Sadly, some conservatives are now defending the practice of opinion writers serving as hired guns (hired quills?) for business and lobbying interests. Among others, Iain Murray in The American Spectator and Giovanetti in National Review Online (which, to its credit, has published strong critiques of payola in punditry) claim that a witch-hunt against conservative writers is afoot. Liberal pundits, they whine, are subsidized by the media, major foundations, and the publishing industry, while conservatives and libertarians have nowhere to go but to the corporate trough. It is therefore in the interests of liberals to, in Giovanetti's words, "isolate conservatives from their natural allies in the business community."
The payola defenders pooh-pooh concerns about journalistic ethics.

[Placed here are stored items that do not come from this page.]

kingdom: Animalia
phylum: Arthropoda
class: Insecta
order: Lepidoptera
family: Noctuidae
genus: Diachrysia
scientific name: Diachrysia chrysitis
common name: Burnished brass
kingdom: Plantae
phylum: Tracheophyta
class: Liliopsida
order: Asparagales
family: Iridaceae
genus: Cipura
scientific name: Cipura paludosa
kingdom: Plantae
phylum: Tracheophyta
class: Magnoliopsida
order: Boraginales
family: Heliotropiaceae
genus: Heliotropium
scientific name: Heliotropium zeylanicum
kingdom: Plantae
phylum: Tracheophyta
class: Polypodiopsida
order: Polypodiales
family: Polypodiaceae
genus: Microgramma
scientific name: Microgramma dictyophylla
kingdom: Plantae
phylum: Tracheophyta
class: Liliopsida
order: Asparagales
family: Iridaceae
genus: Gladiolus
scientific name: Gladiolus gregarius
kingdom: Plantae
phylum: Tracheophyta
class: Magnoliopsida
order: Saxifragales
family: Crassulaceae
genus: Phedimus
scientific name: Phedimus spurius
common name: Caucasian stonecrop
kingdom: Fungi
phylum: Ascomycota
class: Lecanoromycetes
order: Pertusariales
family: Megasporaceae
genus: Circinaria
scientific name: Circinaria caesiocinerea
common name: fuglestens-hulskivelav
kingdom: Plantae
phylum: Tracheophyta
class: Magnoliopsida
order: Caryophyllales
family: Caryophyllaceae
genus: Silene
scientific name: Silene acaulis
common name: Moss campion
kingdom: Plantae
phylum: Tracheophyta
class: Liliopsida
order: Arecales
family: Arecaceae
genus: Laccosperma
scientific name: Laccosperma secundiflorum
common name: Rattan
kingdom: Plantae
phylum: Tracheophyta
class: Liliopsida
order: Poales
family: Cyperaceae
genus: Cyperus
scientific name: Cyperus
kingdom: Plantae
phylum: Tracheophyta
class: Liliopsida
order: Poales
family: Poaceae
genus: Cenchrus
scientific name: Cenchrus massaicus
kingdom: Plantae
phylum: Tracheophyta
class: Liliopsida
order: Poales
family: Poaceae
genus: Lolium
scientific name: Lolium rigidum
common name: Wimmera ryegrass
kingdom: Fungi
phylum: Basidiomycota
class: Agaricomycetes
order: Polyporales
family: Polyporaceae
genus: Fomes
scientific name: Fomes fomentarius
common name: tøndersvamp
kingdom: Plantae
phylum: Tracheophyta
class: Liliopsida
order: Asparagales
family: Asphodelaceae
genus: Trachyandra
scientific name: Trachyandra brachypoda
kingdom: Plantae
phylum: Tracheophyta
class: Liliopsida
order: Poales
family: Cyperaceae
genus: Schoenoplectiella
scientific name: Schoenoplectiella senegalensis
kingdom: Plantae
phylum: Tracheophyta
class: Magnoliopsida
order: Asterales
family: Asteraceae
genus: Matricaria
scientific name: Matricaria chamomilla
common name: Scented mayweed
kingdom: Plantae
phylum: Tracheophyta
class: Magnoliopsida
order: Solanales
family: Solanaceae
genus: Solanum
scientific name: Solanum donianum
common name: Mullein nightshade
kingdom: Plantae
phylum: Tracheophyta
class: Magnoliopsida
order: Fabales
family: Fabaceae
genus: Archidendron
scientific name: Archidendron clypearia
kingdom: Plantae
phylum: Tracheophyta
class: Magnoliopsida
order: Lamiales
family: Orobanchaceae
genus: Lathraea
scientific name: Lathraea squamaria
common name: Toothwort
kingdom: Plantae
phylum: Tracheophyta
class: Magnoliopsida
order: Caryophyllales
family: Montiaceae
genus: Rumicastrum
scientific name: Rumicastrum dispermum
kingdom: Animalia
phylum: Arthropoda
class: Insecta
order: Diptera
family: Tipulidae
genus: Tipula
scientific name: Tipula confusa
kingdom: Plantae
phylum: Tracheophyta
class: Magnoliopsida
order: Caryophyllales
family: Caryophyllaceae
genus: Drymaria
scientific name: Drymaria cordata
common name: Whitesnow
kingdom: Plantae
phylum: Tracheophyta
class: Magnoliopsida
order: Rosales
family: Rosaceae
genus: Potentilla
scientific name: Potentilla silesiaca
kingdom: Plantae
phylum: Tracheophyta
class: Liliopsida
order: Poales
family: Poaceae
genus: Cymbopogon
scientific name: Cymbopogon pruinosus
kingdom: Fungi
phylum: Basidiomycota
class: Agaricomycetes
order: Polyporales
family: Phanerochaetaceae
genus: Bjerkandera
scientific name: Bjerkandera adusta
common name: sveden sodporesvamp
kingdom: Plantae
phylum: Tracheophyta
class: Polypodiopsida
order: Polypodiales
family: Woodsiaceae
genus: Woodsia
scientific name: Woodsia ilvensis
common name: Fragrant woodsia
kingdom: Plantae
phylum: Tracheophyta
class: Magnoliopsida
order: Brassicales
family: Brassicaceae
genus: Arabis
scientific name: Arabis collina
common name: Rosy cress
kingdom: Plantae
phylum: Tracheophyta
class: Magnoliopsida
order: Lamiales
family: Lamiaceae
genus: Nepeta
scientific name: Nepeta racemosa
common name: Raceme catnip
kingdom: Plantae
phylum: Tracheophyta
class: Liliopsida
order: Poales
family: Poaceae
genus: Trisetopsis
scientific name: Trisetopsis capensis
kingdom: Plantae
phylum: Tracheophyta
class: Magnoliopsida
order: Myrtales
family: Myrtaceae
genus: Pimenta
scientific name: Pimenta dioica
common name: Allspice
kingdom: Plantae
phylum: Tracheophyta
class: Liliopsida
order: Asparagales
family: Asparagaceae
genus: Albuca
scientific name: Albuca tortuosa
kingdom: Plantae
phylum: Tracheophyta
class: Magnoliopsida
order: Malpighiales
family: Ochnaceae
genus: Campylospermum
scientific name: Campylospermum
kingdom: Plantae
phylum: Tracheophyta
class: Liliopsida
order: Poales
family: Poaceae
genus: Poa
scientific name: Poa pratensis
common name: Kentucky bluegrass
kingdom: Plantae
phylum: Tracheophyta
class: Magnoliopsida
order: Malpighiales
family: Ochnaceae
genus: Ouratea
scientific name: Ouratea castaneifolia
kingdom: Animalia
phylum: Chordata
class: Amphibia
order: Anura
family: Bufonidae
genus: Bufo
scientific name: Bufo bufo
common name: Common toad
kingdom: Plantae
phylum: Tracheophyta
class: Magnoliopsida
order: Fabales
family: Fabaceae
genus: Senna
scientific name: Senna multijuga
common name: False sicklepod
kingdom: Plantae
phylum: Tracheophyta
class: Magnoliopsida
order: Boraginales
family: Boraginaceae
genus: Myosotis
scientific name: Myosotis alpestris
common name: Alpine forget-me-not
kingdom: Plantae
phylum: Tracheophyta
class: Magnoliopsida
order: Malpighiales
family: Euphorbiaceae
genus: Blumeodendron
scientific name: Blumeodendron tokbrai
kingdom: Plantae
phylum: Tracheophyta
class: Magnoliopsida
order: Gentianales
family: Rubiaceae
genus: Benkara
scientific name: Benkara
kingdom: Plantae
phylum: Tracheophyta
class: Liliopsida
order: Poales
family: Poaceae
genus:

Murray writes that an opinion piece "does not seek to establish a fact, but to win people over to a particular viewpoint or opinion," and should be judged solely by the quality of the argument. He asserts that to regard a journalist as tainted by taking money from those on whose behalf he or she argues is an "ad hominem" attack.
The fallacy of this ought to be obvious. An argument should be not only convincing but intellectually honest. Undisclosed financial interest in the slant of an article compromises a writer's intellectual honesty and hence his or her credibility.
In the US anyway, you see a lot of what might otherwise appear to be editorial content of magazines labelled with (advertisement). I assumed it was some sort of legal requirement. In fact, I don't know if it's still the case, but I remember scientific journals where the papers had to be labeled (advertisement) because the authors had to pay the costs of publication (yes, after peer review, we're talking legitimate journals not partisan rags). How does that differ from punditry for pay that they don't have to label it? And how brazen do they have to be to make it so transparently quid pro quo, when it would be so simple to do it with a wink and a nod and plausible deniability, the way politicians and pundits used to do it?
It's refreshing to see an occasional piece of integrity from the right punditsphere. There's an interesting discussion along almost exactly these lines at the site formerly attached to Mark Kleiman, with people trying to distinguish between real and fake think tanks. The fundamental problem of pay-for-say is that the paid hacks aren't getting paid for making a good argument or telling the truth as they see it, they're getting paid for saying what their sponsors want them to. If their intellectual analysis led them to sponsor-neutral or sponsor-hostile conclusions, they'd be out of a job and out of print in short order.
A writer who abandons journalistic ethics in favour of cash for comment is otherwise known as a Public Relations agent. As long as a PR guy doesn't portend himself as an unbiased writer, I don't see the problem. Just put the corporate logos somewhere obvious, OK?
This is a bit like one argument for legalizing performance- enhancing drugs in competitive sports. Legalize p-e drugs (allow pay for say) as long as the competitor (writer) admits to using them (admits to being paid). In sport, this would necessitate parallel competitions, one with drugs and one without and some might worry about the possibly freakish, or dangerous, nature of the former.